Binary Search

Binary Search is one of the best ways to find a target element in a Sorted Array. It is one of the most widely used algorithms. It works well in ascending sorted, descending sorted, and even order-agnostic sorted arrays. but it has a limitation that it will work on sorted arrays only.
 

Binary search works or sorted array only either in ascending order or descending order.

Binary Search Algorithm works on the Divide and Conquer principle. It first divides a large sorted array data set into smaller data sets and applies the algorithm.
the Binary Search Algorithm is pretty simple and contains 4 major septs only.
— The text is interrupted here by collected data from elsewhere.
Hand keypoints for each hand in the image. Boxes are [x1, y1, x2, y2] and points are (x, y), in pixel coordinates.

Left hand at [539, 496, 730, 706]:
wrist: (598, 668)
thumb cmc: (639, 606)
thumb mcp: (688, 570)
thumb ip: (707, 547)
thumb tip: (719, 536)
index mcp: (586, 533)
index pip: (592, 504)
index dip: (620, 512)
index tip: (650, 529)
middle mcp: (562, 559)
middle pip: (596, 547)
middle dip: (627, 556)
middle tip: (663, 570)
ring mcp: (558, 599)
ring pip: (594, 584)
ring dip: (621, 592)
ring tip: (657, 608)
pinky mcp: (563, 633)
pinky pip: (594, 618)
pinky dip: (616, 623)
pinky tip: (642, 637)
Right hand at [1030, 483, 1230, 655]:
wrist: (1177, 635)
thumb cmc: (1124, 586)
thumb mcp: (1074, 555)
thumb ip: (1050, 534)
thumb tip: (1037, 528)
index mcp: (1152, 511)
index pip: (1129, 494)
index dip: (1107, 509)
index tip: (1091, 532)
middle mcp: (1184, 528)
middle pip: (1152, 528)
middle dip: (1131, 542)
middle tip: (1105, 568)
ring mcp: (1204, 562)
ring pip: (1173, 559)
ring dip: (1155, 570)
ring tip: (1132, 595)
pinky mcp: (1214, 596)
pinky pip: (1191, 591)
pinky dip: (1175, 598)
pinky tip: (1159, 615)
1. find the middle index of the sorted array
   mid = start + (end - start) / 2
    
2. if the element on the middle index is equal to the target, this is the result
    
3. else if the element on the middle index is greater than the target, search again on the left side of the array
    
4. otherwise, search again on the right side of the array

If need to find a target element in a sorted array, find the pattern and think of a Binary Search first.
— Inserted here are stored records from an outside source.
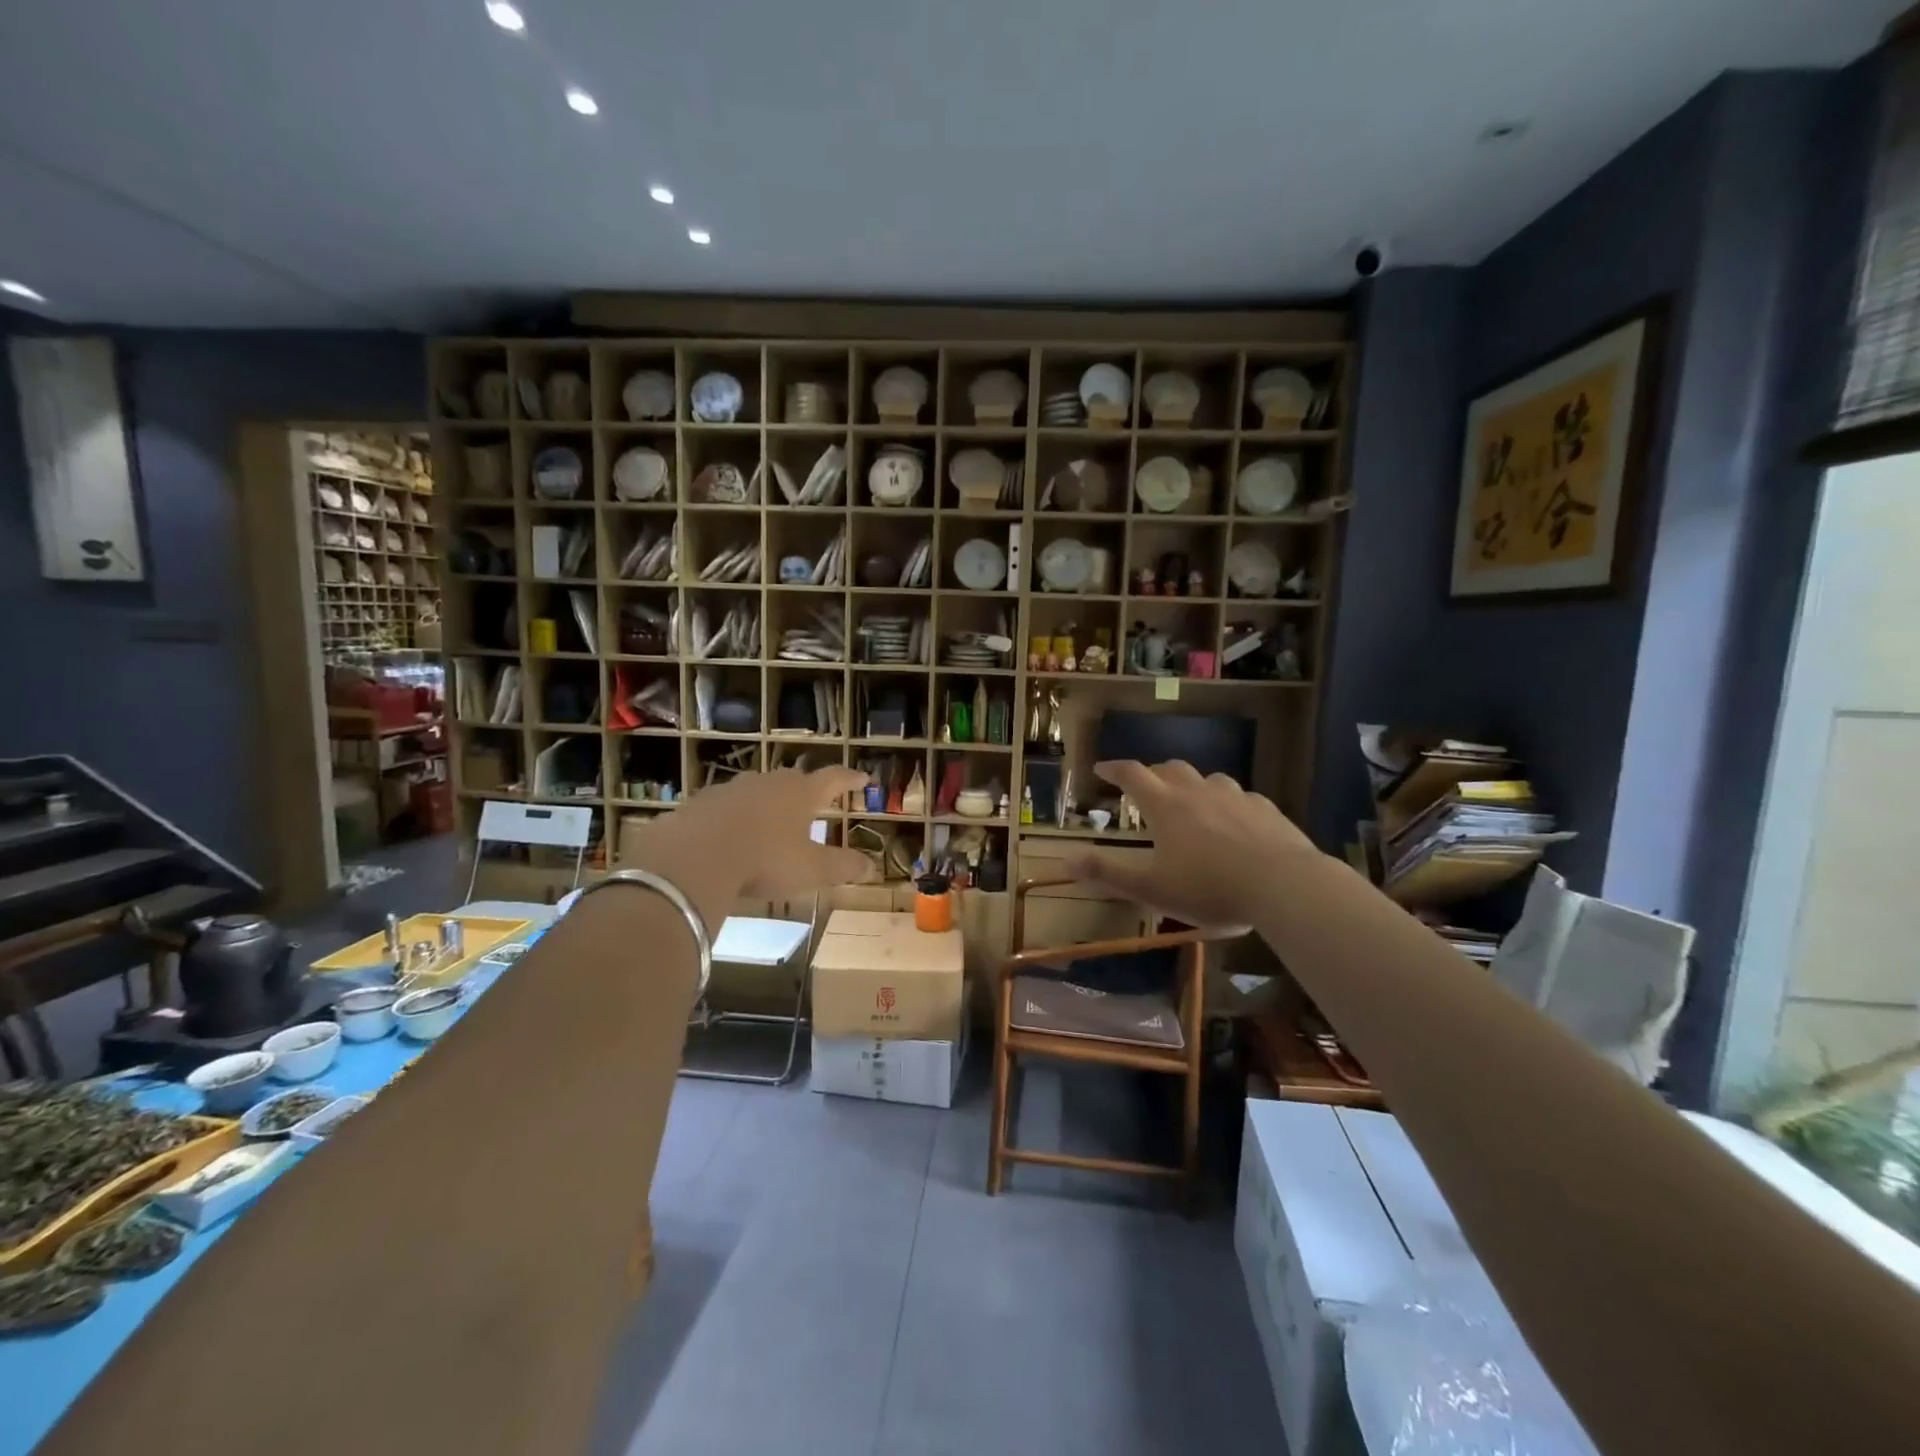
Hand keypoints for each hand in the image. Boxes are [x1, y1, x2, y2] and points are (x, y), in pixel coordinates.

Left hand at [619, 768, 873, 929]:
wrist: (694, 856)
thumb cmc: (764, 859)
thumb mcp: (810, 869)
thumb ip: (842, 867)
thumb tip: (872, 867)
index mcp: (800, 794)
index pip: (833, 779)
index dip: (850, 779)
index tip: (863, 778)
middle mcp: (768, 783)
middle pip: (793, 780)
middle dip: (805, 790)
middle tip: (812, 801)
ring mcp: (732, 789)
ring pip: (757, 791)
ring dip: (767, 803)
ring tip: (770, 821)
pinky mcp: (701, 803)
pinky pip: (725, 806)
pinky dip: (734, 817)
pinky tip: (730, 836)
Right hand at [1066, 760, 1322, 927]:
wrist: (1283, 885)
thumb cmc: (1209, 888)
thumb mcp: (1151, 889)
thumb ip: (1109, 874)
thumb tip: (1067, 861)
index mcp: (1165, 806)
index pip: (1131, 774)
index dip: (1113, 769)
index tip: (1100, 769)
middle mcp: (1198, 791)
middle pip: (1170, 768)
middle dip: (1153, 773)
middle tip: (1145, 786)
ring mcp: (1235, 797)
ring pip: (1209, 778)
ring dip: (1193, 784)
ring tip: (1191, 802)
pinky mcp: (1266, 810)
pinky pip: (1242, 797)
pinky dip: (1228, 803)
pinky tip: (1235, 822)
the above Binary Search Algorithm can be applied using the Iterative approach and Recursive approach as well, both results lead to the same result and time complexity of O(log N).
The major difference between the Iterative and Recursive approach of the Binary Search Algorithm is the Iterative approach has a space complexity of O(1), on the other hand, due to multiple recursion calls, the Recursive approach has a space complexity of O(log N).
so the Recursive approach is easy to implement, but the Iterative approach is more efficient.

In highly memory-efficient applications, the Iterative approach is preferred to the recursive approach programming paradigm.
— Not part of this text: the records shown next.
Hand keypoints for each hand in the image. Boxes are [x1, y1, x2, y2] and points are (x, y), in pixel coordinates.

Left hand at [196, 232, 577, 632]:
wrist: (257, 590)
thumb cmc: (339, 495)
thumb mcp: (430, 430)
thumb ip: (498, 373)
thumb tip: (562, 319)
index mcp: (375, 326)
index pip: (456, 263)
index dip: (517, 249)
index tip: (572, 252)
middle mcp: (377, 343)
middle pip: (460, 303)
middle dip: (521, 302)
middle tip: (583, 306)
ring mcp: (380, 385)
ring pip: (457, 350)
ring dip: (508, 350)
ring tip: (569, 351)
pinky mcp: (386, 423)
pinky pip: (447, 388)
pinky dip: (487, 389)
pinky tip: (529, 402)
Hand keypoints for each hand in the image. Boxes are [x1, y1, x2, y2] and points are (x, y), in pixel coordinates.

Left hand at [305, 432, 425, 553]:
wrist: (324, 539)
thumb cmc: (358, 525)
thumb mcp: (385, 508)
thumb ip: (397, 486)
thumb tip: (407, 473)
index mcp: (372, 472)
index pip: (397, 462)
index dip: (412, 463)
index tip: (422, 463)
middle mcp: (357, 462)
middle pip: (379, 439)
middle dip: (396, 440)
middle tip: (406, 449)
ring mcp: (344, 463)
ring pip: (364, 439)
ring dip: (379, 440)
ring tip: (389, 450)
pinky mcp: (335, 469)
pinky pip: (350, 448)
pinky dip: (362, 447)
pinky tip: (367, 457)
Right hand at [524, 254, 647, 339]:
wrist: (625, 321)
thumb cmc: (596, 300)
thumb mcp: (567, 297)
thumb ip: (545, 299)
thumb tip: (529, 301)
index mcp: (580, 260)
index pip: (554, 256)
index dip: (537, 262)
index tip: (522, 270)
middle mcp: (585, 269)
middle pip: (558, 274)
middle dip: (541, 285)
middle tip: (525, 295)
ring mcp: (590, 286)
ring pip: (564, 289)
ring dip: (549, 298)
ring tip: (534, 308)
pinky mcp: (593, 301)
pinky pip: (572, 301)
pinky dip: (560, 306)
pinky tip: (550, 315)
Let's understand both programming paradigm

RecursiveBinary Search Algorithm

The Recursive Programming Paradigm the function makes calls to itself repeatedly and certain sets of statements are repeated unless they reach the state of recision break point and exit the call stack.

    public static int binarySearch(int[] arr, int start, int end, int find) {
        if (start > end) {
            return -1;
        }
        int mid = start + (end - start) / 2;
        if (arr[mid] == find) {
            return mid;
        }
        // If the element is present in the middle itself
        if (arr[mid] >= find) {
            // If the element is smaller than mid, then it can only be present in left sub-array
            return binarySearch(arr, start, mid - 1, find);
        }
        // Else the element can only be present in right sub-array
        else {
            return binarySearch(arr, mid + 1, end, find);
        }
    }

The Recursive Binary Search Programming Paradigm has time complexity of O(log N) and space complexity of O(log N).

Iterative Binary Search Algorithm

The Iterative Programming Paradigm also repeats a certain set of statements a number of times but uses loop statements such as for loop, while loop or do-while loop to execute the same steps.

    public static int binarySearch(int[] arr, int find) {
        int start = 0, end = arr.length - 1;
        while (start <= end) {
            int mid = start + (end - start) / 2;
            // If the element is present in the middle itself
            if (arr[mid] == find) {
                return mid;
            }
            // If the element is smaller than mid, then it can only be present in left sub-array
            else if (arr[mid] > find) {
                end = mid - 1;
            }
            // Else the element can only be present in right sub-array
            else {
                start = mid + 1;
            }
        }
        return -1;
    }

The Iterative Binary Search Programming Paradigm has time complexity of O(log N) and space complexity of O(log N)

Both The above algorithm works in ascending order sorted array only.

Best way to calculate the middle element index

the middle element index can be calculated by either (start + end)/2 and start + (end - start)/2. Let's understand the difference between both.
mid = (start + end)/2
The limit of the int value is Integer.MAX_VALUE, let's assume the value of the start and end index both is Integer.MAX_VALUE, it will result in an integer overflow error.

mid = start + (end - start)/2
the ( end - start ) will take care of the Integer.MAX_VALUE, so the integer overflow will never occur.
let's try using java

        int start = Integer.MAX_VALUE, mid = 0, end = Integer.MAX_VALUE;
        mid = (start + end) / 2;
        System.out.println("start = " + start + " end = " + end + " mid = " + mid);
        mid = (start + (end - start)) / 2;
        System.out.println("start = " + start + " end = " + end + " mid = " + mid);